«Très ingénieux! dit Van Mitten.
--Eh bien, imitez-le!» s'écria la noble Saraboul, en l'entraînant à la suite de la charrette.
Elle aussi, c'était un appât qui se déplaçait, mais un appât que Van Mitten, en cela bien différent de l'âne, redoutait surtout d'atteindre!
Tous, suivant la même direction, en troupe serrée, eurent bientôt abandonné le campement, où la position n'eût pas été tenable.
«Ainsi, Ahmet, dit Kéraban, à ton avis, ce Saffar, c'est bien le même insolent personnage qui, par pur entêtement, a fait écraser ma chaise de poste au railway de Poti?
--Oui, mon oncle, mais c'est, avant tout, le misérable qui a fait enlever Amasia, et c'est à moi qu'il appartient!
--Part à deux, neveu Ahmet, part à deux, répondit Kéraban, et qu'Allah nous vienne en aide!»
A peine le seigneur Kéraban, Ahmet et leurs compagnons avaient-ils remonté le défilé d'une cinquantaine de pas, que le sommet des roches se couronnait d'assaillants. Des cris étaient jetés dans l'air, des coups de feu éclataient de toutes parts.
«En arrière! En arrière!» cria Ahmet, qui fit reculer tout son monde jusqu'à la lisière du campement.

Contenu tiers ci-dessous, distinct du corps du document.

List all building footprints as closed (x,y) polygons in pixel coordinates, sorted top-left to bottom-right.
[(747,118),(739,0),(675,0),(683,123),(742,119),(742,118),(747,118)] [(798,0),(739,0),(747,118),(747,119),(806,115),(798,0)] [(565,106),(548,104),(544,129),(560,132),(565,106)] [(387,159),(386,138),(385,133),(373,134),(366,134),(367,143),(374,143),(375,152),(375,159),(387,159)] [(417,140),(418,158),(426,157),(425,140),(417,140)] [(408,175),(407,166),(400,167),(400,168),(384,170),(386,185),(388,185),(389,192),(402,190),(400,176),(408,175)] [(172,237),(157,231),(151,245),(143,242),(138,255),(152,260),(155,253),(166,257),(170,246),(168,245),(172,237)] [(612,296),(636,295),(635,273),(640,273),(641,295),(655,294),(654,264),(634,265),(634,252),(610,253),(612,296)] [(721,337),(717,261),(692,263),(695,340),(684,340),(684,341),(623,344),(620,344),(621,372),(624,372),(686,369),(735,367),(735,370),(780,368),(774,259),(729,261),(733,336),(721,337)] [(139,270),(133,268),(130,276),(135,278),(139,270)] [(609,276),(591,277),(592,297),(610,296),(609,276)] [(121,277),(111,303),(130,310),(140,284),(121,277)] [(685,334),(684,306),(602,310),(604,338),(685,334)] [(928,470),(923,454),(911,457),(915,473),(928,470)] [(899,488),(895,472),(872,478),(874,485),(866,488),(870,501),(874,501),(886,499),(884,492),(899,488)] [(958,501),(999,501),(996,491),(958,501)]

Il était trop tard pour abandonner les gorges de Nérissa, trop tard pour aller chercher sur les plateaux supérieurs une meilleure position défensive. Les hommes à la solde de Saffar, au nombre d'une douzaine, venaient d'attaquer. Leur chef les excitait à cette criminelle agression, et, dans la situation qu'ils occupaient, tout l'avantage était pour eux.
Le sort du seigneur Kéraban et de ses compagnons était donc absolument à leur merci.

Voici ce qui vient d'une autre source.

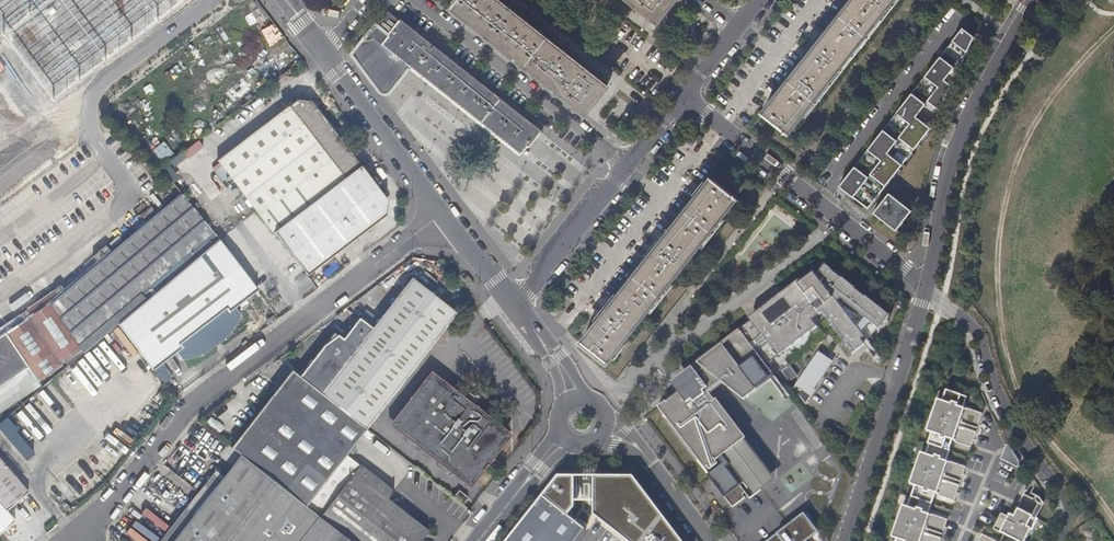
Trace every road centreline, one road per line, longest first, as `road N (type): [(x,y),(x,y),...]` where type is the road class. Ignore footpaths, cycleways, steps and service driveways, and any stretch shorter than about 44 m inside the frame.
road 1 (residential): [(72,540),(185,402),(442,210)]
road 2 (residential): [(1036,0),(960,142),(926,288)]
road 3 (residential): [(926,288),(685,93)]
road 4 (residential): [(1059,540),(1071,517),(1065,500),(1001,399),(978,331),(926,288)]
road 5 (residential): [(414,0),(628,168)]
road 6 (unclassified): [(842,540),(926,288)]
road 7 (residential): [(442,210),(323,53)]
road 8 (residential): [(582,420),(631,444),(705,540)]
road 9 (residential): [(481,540),(582,420)]
road 10 (residential): [(628,168),(532,283)]
road 11 (residential): [(582,420),(516,300)]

«A nous! à nous! cria Ahmet, dont la voix domina le tumulte.
--Les femmes au milieu.» répondit Kéraban.
Amasia, Saraboul, Nedjeb, formèrent aussitôt un groupe, autour duquel Kéraban, Ahmet, Van Mitten, Yanar, Nizib et Bruno vinrent se ranger. Ils étaient six hommes pour résister à la troupe de Saffar,--un contre deux,--avec le désavantage de la position.
Presque aussitôt, ces bandits, en poussant d'horribles vociférations, firent irruption par la passe et roulèrent, comme une avalanche, au milieu du campement.
«Mes amis, cria Ahmet, défendons-nous jusqu'à la mort!»
Le combat s'engagea aussitôt. Tout d'abord, Nizib et Bruno avaient été touchés légèrement, mais ils ne rompirent pas, ils luttèrent, et non moins vaillamment que la courageuse Kurde, dont le pistolet répondit aux détonations des assaillants.
Il était évident, d'ailleurs, que ceux-ci avaient ordre de s'emparer d'Amasia, de la prendre vivante, et qu'ils cherchèrent à combattre plutôt à l'arme blanche, afin de ne point avoir à regretter quelque maladroit coup de feu qui eût frappé la jeune fille.
Aussi, dans les premiers instants, malgré la supériorité de leur nombre, l'avantage ne fut-il point à eux, et plusieurs tombèrent-ils très grièvement blessés.
Ce fut alors que deux nouveaux combattants, non des moins redoutables, apparurent sur le théâtre de la lutte.
C'étaient Saffar et Scarpante.
«Ah! le misérable! s'écria Kéraban. C'est bien lui! C'est bien l'homme du railway!»
Et plusieurs fois, il voulut le coucher en joue, mais sans y réussir, étant obligé de faire face à ceux qui l'attaquaient.
Ahmet et les siens, cependant, résistaient intrépidement. Tous n'avaient qu'une pensée: à tout prix sauver Amasia, à tout prix l'empêcher de retomber entre les mains de Saffar.
Mais, malgré tant de dévouement et de courage, il leur fallut bientôt céder devant le nombre. Aussi peu à peu, Kéraban et ses compagnons commencèrent-ils à plier, à se désunir, puis à s'acculer aux roches du défilé. Déjà le désarroi se mettait parmi eux.
Saffar s'en aperçut.
«A lui, Scarpante, à toi! cria-t-il en lui montrant la jeune fille.
--Oui! Seigneur Saffar, répondit Scarpante, et cette fois elle ne vous échappera plus.»
Profitant du désordre, Scarpante parvint à se jeter sur Amasia qu'il saisit et il s'efforça d'entraîner hors du campement.
«Amasia! ... Amasia!....» cria Ahmet.
Il voulut se précipiter vers elle, mais un groupe de bandits lui coupa la route; il fut obligé de s'arrêter pour leur faire face.